Indeed, the EU’s proposal is littered with so-called “weasel words,” as Friedrich Hayek called them, words  that simply sound good and can be used to justify any policy. The Pillar of Social Rights includes little policy details, little to no justifications why Brussels needs to do all of this, but many “weasel words:” all of these ideas Brussels is considering are obviously “social,” “just,” “fair,”, “inclusive,” and would expand “rights.” Who would be against that, after all? And yet, it neither explains why these policies would have that ‘just’ nature nor what the EU even means  by  these words. Particularly when it comes to ‘rights,’ it seems as though Brussels simply thinks that anything is a right which Brussels wants to be a right.

Arbitrary, aimless

Thus, most of the Pillar of Social Rights is arbitrary and aimless. The constant question that comes up is: why? Why is x and y a ‘right?’ Why should 60% of Europeans participate in some kind of training by 2030, which is one of the main goals of Pillar? Why 60%? And even more so, why should Brussels be in charge of this? Couldn’t individuals and companies simply figure this out for themselves?

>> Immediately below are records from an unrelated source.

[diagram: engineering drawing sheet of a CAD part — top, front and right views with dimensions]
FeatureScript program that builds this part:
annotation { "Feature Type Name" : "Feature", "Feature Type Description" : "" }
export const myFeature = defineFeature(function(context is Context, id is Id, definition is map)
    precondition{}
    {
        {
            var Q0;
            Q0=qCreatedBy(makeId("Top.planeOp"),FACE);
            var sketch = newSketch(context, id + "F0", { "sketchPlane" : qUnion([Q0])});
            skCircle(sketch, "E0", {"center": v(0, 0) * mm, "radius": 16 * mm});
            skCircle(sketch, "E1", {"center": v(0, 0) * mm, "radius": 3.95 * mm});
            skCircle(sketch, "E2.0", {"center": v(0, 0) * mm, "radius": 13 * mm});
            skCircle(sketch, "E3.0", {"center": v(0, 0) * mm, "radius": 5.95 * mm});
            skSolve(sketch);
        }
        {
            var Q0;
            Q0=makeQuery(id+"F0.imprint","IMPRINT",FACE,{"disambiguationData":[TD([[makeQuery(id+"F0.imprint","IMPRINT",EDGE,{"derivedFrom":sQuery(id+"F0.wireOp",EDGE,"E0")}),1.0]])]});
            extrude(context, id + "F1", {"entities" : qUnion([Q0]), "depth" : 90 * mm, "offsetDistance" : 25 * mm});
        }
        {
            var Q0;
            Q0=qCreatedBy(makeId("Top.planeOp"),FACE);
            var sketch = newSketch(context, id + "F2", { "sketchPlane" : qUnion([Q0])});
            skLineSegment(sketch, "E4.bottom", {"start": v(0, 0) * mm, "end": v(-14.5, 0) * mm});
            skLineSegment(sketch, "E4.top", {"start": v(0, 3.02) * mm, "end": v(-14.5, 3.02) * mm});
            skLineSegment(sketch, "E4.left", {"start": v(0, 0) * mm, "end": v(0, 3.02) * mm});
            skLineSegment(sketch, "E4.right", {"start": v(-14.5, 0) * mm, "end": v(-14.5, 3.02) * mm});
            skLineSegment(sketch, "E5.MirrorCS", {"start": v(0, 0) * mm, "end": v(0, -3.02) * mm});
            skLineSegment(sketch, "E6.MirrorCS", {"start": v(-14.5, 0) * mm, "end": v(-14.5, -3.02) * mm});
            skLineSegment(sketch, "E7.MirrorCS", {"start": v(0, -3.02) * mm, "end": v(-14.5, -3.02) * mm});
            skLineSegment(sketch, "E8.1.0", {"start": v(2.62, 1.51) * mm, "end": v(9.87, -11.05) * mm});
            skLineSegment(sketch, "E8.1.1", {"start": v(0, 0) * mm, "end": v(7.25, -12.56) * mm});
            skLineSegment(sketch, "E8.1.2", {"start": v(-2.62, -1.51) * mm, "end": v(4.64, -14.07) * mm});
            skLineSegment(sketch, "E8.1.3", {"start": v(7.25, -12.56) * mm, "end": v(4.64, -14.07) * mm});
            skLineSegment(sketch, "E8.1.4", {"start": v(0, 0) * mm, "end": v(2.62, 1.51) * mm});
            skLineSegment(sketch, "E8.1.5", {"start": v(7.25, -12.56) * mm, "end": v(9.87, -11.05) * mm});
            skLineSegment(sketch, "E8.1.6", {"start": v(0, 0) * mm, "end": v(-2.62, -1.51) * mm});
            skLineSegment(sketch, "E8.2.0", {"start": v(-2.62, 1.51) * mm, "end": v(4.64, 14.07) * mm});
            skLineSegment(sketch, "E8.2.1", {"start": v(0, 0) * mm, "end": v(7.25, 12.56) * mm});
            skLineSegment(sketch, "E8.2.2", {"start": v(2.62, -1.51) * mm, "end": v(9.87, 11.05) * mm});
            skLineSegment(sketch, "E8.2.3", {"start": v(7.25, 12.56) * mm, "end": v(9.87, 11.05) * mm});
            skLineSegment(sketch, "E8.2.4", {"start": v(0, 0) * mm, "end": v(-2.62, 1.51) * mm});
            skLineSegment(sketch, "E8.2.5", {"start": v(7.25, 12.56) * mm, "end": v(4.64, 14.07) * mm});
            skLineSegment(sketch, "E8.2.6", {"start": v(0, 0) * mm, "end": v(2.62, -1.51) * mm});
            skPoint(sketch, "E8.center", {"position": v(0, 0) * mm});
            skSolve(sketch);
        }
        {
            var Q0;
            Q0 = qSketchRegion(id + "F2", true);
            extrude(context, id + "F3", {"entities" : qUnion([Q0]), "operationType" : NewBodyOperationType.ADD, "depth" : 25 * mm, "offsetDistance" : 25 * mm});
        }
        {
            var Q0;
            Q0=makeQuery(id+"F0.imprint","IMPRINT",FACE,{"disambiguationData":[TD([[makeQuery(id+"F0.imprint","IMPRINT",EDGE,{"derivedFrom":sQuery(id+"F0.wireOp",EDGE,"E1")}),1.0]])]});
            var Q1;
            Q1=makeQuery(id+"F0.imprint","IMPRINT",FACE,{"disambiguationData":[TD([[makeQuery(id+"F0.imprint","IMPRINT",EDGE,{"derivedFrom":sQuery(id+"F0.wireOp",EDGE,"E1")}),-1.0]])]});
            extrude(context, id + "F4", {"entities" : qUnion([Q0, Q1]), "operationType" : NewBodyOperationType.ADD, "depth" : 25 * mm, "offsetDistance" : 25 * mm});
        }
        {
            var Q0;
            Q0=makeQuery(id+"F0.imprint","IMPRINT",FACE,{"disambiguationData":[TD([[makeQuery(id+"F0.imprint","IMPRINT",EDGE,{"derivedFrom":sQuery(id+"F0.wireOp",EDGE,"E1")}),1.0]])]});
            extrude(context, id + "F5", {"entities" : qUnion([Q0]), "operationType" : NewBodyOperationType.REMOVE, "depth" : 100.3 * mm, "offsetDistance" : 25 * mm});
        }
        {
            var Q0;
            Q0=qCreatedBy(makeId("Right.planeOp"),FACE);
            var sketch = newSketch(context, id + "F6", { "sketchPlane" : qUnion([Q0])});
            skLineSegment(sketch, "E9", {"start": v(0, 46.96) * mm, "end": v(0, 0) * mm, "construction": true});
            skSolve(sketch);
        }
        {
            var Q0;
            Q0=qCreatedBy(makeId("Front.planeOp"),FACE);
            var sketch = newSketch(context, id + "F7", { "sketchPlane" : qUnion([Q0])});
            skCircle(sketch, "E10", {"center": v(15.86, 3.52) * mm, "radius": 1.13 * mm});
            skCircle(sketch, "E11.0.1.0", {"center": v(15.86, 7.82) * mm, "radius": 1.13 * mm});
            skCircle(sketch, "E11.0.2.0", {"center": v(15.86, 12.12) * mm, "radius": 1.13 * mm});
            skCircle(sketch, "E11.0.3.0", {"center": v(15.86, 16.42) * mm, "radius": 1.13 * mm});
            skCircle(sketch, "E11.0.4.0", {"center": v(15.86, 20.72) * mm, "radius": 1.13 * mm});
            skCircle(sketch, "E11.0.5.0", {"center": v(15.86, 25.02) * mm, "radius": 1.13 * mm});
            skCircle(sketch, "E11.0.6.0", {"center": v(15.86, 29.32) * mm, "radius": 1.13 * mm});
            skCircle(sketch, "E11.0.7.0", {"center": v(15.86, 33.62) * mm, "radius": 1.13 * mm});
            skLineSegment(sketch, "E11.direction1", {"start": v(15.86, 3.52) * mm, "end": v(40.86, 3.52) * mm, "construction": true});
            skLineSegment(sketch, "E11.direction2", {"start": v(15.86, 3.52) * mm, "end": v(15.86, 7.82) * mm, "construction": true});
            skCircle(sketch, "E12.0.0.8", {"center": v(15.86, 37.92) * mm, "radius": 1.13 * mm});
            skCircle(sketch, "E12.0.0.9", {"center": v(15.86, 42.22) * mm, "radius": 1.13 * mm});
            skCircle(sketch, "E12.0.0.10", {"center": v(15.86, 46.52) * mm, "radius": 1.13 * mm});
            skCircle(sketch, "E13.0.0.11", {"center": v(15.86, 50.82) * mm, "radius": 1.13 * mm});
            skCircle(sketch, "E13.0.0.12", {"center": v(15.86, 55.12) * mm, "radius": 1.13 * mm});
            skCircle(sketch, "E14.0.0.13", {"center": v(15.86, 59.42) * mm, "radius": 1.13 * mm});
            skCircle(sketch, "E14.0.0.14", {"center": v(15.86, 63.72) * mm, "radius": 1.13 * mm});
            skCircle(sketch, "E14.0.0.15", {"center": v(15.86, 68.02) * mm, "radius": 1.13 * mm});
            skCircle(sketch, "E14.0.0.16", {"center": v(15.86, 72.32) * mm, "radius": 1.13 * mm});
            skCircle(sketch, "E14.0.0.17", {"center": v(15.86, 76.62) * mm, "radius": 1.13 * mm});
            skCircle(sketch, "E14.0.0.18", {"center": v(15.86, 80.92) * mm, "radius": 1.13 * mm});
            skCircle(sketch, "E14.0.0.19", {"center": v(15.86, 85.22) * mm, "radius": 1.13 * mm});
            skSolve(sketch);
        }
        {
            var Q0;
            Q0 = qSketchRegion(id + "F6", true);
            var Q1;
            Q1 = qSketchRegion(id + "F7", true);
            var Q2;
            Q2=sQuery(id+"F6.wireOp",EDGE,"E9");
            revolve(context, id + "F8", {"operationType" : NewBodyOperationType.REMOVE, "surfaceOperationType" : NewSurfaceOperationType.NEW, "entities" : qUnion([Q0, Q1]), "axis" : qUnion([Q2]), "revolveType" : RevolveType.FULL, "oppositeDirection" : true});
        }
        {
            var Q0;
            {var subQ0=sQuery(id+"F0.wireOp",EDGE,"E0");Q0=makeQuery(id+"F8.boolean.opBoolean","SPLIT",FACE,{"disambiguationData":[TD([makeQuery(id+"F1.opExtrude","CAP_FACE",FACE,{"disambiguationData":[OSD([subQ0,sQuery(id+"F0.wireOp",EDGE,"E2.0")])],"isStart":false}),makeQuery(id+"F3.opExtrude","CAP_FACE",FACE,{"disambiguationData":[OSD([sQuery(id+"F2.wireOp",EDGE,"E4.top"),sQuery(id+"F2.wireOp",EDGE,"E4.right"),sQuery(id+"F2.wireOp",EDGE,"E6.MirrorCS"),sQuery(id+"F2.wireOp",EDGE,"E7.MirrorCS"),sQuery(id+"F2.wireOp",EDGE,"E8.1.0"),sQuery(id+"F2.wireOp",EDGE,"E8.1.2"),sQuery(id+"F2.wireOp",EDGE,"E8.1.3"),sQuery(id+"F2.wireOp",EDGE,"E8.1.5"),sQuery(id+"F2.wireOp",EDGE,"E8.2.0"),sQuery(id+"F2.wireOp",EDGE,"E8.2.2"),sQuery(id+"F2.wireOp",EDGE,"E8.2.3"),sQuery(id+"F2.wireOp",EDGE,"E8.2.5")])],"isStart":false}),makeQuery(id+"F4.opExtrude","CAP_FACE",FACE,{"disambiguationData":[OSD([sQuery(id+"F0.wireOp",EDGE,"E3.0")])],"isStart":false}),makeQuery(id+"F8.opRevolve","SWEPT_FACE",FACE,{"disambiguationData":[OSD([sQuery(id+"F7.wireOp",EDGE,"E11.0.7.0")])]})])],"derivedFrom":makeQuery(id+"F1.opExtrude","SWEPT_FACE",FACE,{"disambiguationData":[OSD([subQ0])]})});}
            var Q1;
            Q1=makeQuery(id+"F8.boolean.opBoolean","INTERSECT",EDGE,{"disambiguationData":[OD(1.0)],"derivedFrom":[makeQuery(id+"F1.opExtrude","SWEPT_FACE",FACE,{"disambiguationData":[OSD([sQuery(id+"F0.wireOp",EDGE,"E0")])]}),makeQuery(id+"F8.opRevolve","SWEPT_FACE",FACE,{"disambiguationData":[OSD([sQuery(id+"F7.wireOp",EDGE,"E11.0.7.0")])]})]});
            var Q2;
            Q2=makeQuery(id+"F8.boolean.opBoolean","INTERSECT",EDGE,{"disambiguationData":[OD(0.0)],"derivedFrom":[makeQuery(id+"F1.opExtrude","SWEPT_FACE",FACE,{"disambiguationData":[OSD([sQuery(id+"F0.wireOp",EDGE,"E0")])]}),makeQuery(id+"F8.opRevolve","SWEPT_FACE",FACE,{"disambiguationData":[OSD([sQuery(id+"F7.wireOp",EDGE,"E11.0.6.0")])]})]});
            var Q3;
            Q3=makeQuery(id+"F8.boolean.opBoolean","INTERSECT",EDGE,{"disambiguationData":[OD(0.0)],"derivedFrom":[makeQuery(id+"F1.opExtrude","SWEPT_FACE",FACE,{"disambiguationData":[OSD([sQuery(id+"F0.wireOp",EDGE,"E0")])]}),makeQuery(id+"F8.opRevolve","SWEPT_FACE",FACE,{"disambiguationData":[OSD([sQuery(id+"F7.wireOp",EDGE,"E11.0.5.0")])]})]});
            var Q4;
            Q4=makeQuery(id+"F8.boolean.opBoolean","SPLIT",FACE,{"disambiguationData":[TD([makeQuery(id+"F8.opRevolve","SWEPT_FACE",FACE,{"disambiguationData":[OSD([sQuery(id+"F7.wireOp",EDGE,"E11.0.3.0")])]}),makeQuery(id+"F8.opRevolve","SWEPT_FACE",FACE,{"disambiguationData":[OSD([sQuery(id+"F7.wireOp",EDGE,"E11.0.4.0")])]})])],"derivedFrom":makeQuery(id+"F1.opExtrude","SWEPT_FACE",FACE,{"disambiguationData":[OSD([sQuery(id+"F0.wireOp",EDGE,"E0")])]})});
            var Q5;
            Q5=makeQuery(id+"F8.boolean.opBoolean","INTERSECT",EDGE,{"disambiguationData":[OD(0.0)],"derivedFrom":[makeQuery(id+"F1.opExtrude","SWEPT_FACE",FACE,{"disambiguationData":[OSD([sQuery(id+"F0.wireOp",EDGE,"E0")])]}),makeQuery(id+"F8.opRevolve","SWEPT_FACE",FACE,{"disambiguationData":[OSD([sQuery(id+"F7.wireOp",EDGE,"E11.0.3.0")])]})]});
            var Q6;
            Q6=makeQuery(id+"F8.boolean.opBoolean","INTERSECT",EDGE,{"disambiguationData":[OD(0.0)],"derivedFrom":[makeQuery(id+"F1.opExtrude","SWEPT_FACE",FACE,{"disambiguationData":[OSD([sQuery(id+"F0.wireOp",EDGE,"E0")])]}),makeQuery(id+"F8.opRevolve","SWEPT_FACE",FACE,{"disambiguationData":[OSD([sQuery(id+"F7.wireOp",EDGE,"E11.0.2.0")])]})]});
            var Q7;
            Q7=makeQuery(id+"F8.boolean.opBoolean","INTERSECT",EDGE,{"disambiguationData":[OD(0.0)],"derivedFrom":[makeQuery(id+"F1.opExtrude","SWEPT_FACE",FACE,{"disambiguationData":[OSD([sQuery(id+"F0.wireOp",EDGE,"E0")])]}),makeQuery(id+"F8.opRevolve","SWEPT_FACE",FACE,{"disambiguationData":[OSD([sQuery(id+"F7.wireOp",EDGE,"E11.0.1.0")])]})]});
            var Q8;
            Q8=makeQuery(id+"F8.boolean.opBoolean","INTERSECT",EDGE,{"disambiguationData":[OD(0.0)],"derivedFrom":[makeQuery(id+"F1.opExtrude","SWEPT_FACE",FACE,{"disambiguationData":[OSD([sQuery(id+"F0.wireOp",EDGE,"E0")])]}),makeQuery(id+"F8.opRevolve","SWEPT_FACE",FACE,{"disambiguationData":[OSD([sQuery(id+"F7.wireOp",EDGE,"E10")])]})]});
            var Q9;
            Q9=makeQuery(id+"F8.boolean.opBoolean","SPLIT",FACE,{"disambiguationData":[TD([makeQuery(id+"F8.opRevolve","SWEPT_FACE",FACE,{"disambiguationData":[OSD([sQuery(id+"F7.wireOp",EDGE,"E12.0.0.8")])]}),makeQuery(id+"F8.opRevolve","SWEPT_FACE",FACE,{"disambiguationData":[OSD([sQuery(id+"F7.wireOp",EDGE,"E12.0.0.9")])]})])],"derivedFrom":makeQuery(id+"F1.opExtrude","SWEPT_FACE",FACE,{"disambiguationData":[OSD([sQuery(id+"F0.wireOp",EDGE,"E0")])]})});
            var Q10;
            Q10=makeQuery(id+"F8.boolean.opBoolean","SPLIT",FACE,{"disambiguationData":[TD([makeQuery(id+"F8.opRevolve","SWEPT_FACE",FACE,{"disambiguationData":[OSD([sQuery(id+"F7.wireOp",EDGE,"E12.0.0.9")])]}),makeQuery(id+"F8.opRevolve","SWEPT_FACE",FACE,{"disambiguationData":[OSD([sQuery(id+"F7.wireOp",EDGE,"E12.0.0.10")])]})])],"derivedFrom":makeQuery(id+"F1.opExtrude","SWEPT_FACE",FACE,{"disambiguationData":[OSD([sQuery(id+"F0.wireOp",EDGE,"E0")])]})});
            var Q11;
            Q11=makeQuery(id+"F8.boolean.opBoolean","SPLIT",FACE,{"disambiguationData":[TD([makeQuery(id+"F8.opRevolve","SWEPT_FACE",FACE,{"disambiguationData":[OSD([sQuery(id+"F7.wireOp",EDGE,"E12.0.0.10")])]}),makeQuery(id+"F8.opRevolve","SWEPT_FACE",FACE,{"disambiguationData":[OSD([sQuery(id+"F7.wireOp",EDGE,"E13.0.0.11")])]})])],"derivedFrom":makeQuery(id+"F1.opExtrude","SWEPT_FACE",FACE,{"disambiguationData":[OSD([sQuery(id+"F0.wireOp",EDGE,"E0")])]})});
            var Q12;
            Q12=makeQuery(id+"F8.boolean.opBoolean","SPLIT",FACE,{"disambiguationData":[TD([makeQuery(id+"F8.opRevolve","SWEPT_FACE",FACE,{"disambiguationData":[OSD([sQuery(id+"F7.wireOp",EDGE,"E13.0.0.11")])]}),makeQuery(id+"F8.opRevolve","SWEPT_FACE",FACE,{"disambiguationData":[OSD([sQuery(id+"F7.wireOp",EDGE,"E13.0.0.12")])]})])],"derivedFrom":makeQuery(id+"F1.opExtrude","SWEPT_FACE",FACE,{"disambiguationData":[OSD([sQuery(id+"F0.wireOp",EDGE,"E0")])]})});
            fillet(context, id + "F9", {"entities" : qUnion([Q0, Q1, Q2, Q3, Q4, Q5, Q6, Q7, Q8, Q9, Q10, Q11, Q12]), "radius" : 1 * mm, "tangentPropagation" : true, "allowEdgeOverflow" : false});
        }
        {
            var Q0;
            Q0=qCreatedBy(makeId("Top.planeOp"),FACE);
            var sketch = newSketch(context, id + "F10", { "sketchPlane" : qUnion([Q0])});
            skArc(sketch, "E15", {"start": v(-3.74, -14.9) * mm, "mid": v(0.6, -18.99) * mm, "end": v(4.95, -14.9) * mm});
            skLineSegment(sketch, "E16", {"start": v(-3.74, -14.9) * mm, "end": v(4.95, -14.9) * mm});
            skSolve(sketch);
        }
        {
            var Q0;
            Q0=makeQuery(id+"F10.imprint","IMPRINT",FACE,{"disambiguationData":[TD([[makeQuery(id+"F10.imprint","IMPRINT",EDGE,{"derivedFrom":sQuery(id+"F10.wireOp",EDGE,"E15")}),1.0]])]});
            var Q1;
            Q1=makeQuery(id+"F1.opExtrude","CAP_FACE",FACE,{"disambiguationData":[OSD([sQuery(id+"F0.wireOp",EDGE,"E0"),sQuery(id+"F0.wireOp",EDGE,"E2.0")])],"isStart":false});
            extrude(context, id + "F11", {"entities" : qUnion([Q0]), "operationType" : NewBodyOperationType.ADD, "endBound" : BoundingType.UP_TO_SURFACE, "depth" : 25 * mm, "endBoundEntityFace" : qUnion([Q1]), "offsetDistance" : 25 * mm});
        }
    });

Needless to say, all of the ideas proposed are made with good intentions. It is obviously not wrong to want to help the poor and those in need. It is obviously not wrong that every worker should have good working conditions. And no, it is not wrong to want to prepare workers for future innovative transformations, which means training will have greater value.

Nonetheless, the Pillar of Social Rights is a perilous program which lacks prudence and any notion of limits of what politics, particularly centralised one, can do. And even if it does have good intentions, what it never even tries to answer is  why the EU should do all this. By not answering this, the European Pillar of Social Rights merely looks like another power grab.